Neben der Kita „Rosa Luxemburg“ habe bisher keine weitere Einrichtung aus dem Kreis Interesse angemeldet, bestätigte in dieser Woche eine Pressereferentin des Ministeriums. Insgesamt würden in Thüringen sieben Kitas teilnehmen.

„Wir nehmen teil, aber nicht mit Bad Langensalza“, erläuterte Erwin Gerlach, Geschäftsführer der Thepra am Donnerstag. Von den 40 Kitas der Thepra probieren sich eine in Suhl und eine in Weißensee am Projekt. „Wir betreuen in Suhl von 5.30 bis 20 Uhr. Gerade für Eltern in Pflegeberufen ist das eine Erleichterung“, sagt Gerlach.

Öfter als die Abendstunden würde der frühe Morgen in Anspruch genommen. Jedoch ist die Zahl der Kinder, die frühmorgens gebracht werden, noch gering. „Fünf, sechs – von 147 Kindern“, bleibt Erwin Gerlach beim Beispiel „Tausendfüßler“ in Suhl. Was die Zukunft der langen Öffnungszeiten angeht, zeigte er sich daher skeptisch. „Wenn das Förderprogramm ausläuft stehen wir vor der Frage der Finanzierung.“

Die Thepra habe versucht, mit einer weiteren Kita in Eisenach teilzunehmen. Das sei vom Ministerium abgelehnt worden.

Der Kreisverband des Arbeiter-Samariter-Bundes prüft derzeit laut Geschäftsführer Wolfgang Haupt den Bedarf der Eltern. Auch er sprach die Kosten an und machte deutlich, dass eine Bereitschaft der Kommunen für längere Öffnungszeiten bestehen müsse. „Ein Antrag ergibt nur dann Sinn, wenn die Stadt bzw. Gemeinde bereit ist, nach Auslaufen der Förderung die Kosten zu übernehmen“, urteilte Wolfgang Haupt.
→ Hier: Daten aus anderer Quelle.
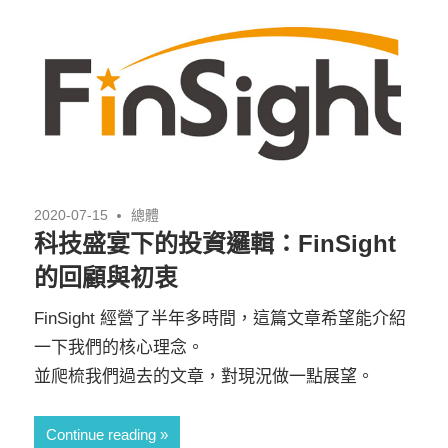
2020-07-15
總體
科技盛宴下的投資邏輯：FinSight
的回顧與初衷
FinSight 經營了半年多時間，這篇文章希望能介紹
一下我們的核心理念。
並爬梳我們過去的文章，對現況做一點展望。
Continue reading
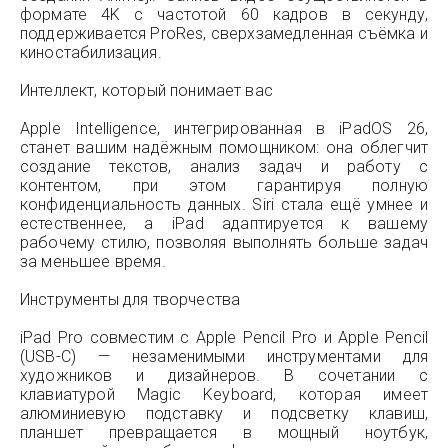
формате 4K с частотой 60 кадров в секунду,
поддерживается ProRes, сверхзамедленная съёмка и
киностабилизация.
Интеллект, который понимает вас
Apple Intelligence, интегрированная в iPadOS 26,
станет вашим надёжным помощником: она облегчит
создание текстов, анализ задач и работу с
контентом, при этом гарантируя полную
конфиденциальность данных. Siri стала ещё умнее и
естественнее, а iPad адаптируется к вашему
рабочему стилю, позволяя выполнять больше задач
за меньшее время.
Инструменты для творчества
iPad Pro совместим с Apple Pencil Pro и Apple Pencil
(USB-C) — незаменимыми инструментами для
художников и дизайнеров. В сочетании с
клавиатурой Magic Keyboard, которая имеет
алюминиевую подставку и подсветку клавиш,
планшет превращается в мощный ноутбук,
Den Bedarf bei den Eltern sieht die Awo Bad Langensalza deutlich. „Wir haben Eltern, die im Klinikum oder der Gastronomie arbeiten und deshalb längere Öffnungszeiten befürworten. Sie stehen mitunter vor Schwierigkeiten, ihre Kinder unterzubringen“, sagt Constanze Stollberg-Ho, Geschäftsführerin der Awo Bad Langensalza.

Familien, deren Berufsalltag sich nicht mit regulären Geschäftszeiten deckt, wolle man gezielt zur Kita am Jüdenhügel lenken. „Wir stehen am Anfang. Ich bin überzeugt, je populärer das Programm wird, desto mehr Familien werden es nutzen“, blickt Constanze Stollberg-Ho voraus. Auf den Gemeinden werde der Bedarf nicht so hoch sein. In der Stadt verhalte sich das aber anderes.

Dort arbeitet nun ein Team um Kita-Leiterin Anett Hildebrandt und Projektberaterin Anja Liebscher an der pädagogischen Konzeption. „Das Kind braucht morgens vielleicht eine Ruhephase und abends ist Zeit für Geschichten“, nennt Anett Hildebrandt Beispiele. „Wir erproben jetzt viel, werten aus, nehmen uns die Zeit mit den Eltern als Experten für ihre Kinder.“ Das Wohl der Kleinen stehe dabei immer im Mittelpunkt.

„Es geht nicht darum, dass die Kinder insgesamt länger in der Kita bleiben“, betont Anett Hildebrandt. „Es geht um eine Verschiebung der Betreuungszeit, die Eltern und Kindern zugute kommt.“ So merke man bereits jetzt, dass Mütter morgens nicht mehr hetzen müssen, um den Nachwuchs rechtzeitig zu bringen. „Es gibt wieder Zeit für einen entspannten Abschied. Wenn der Papa wochentags auf Montage ist, können Elterngespräche jetzt samstags stattfinden“, so Anett Hildebrandt.

Knirpse bleiben insgesamt nicht länger

Keinen Bedarf sieht das Priorats für Kultur und Soziales, das vier Kitas in Mühlhausen und beispielsweise die in Ballhausen betreibt. „Wir sind in dieser Beziehung ein gebranntes Kind“, sagt Geschäftsführer Thomas Baier. Vor einigen Jahren habe man auf Verlangen von etwa 20 Eltern die Kita „Butzemannhaus“ samstags geöffnet. Letztlich sei dieses Angebot in einem halben Jahr zweimal in Anspruch genommen worden.